### AIM OF THE EXERCISE
Extract each line of the listing below that contains the string "range". Treat the match as case-sensitive.

### RECORDS SUPPLIED
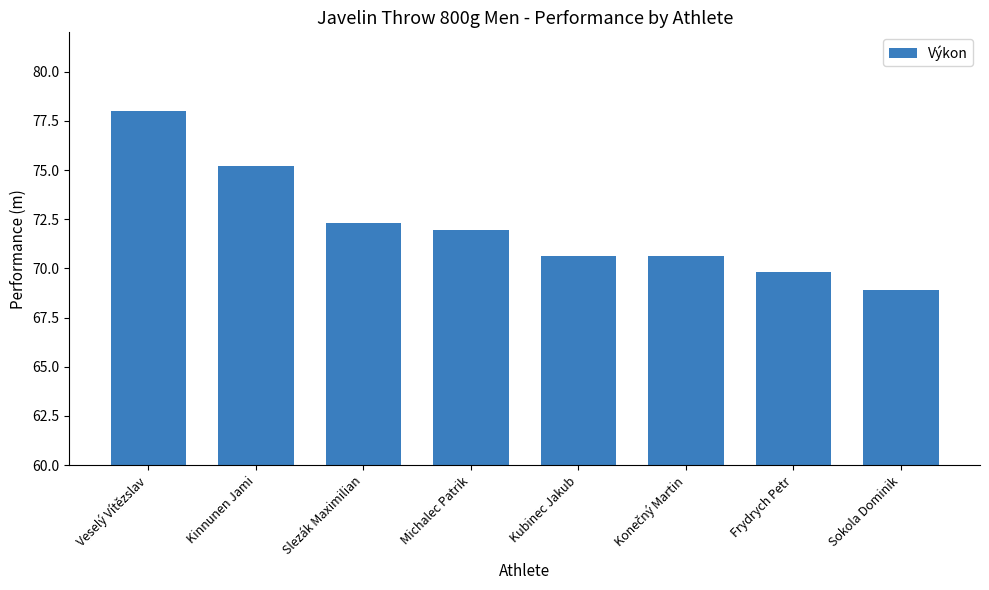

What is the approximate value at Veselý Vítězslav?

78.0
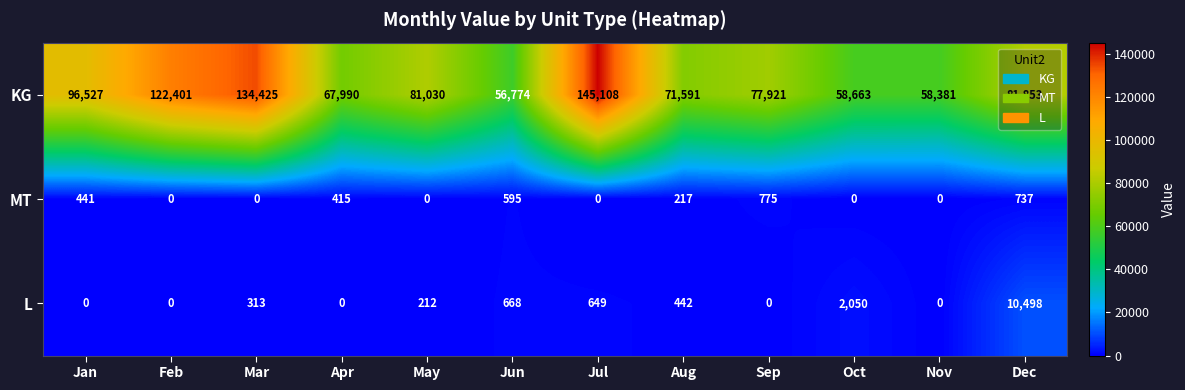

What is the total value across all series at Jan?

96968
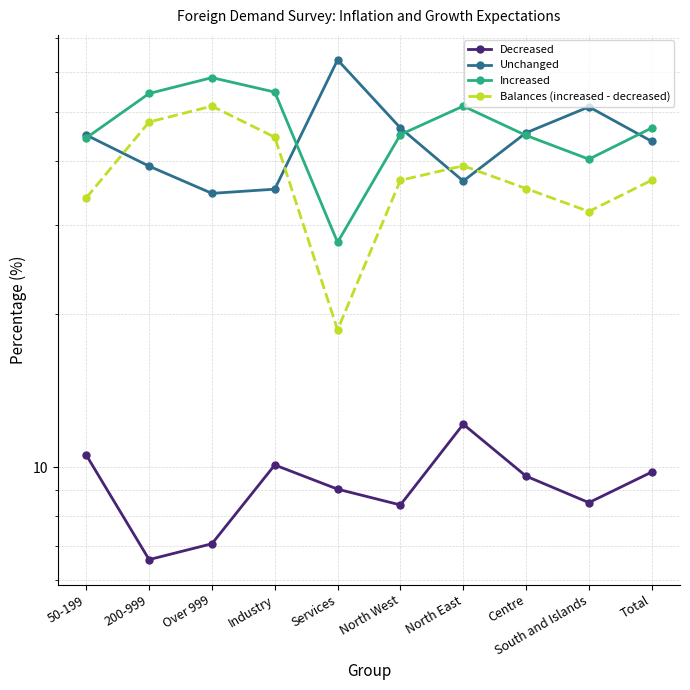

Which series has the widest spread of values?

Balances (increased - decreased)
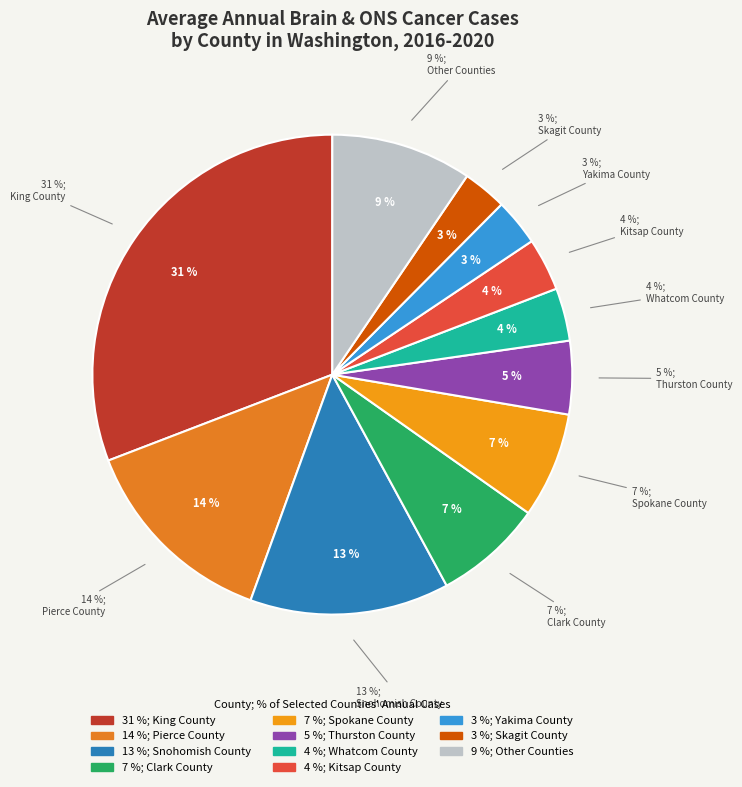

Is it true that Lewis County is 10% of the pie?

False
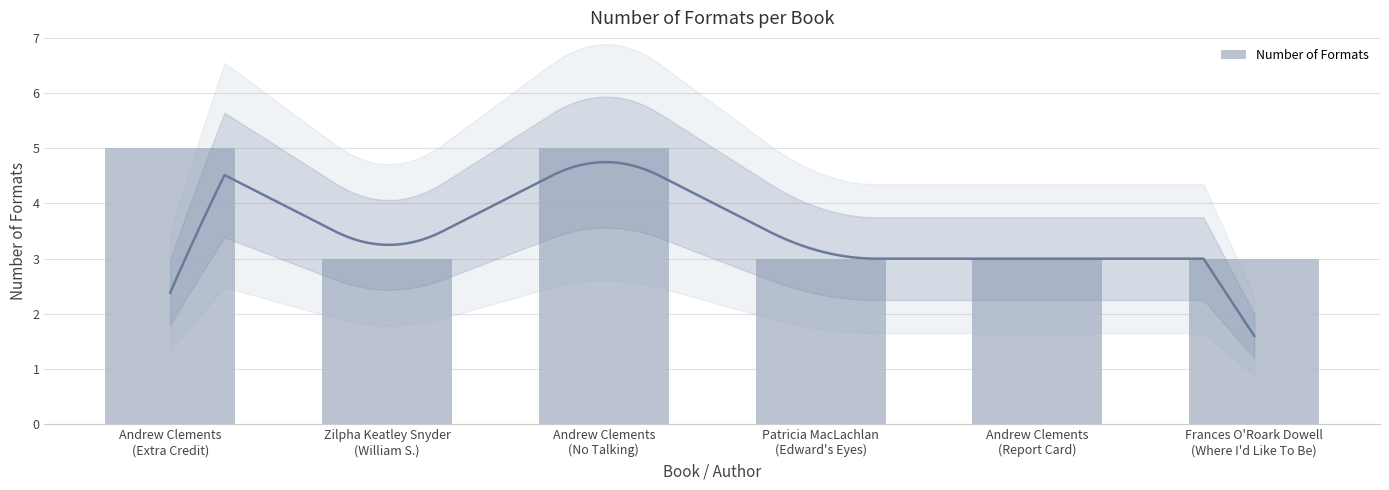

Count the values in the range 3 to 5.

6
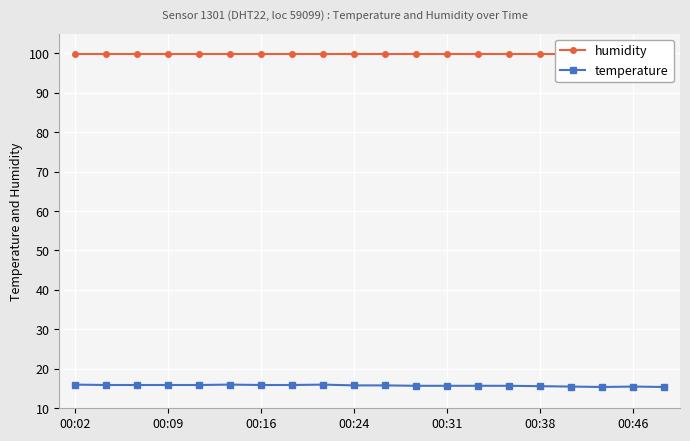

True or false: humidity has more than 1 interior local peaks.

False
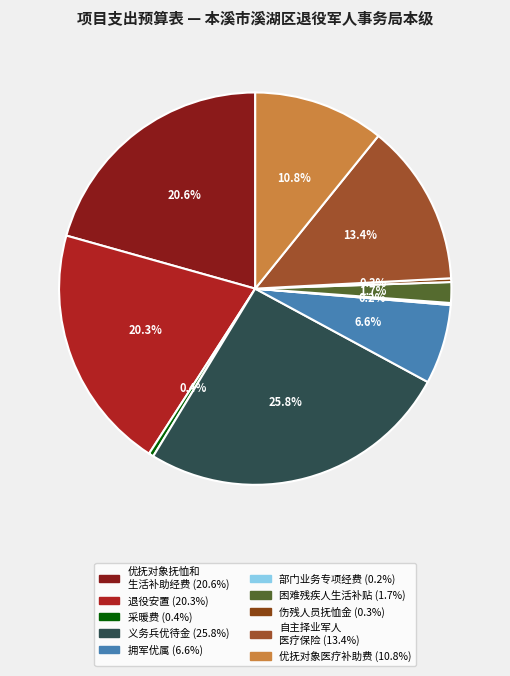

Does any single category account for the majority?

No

--

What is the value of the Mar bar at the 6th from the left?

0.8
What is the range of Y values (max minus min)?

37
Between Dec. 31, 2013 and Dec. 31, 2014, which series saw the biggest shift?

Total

### YOUR SOLUTION
Count the values in the range 3 to 5.
What is the range of Y values (max minus min)?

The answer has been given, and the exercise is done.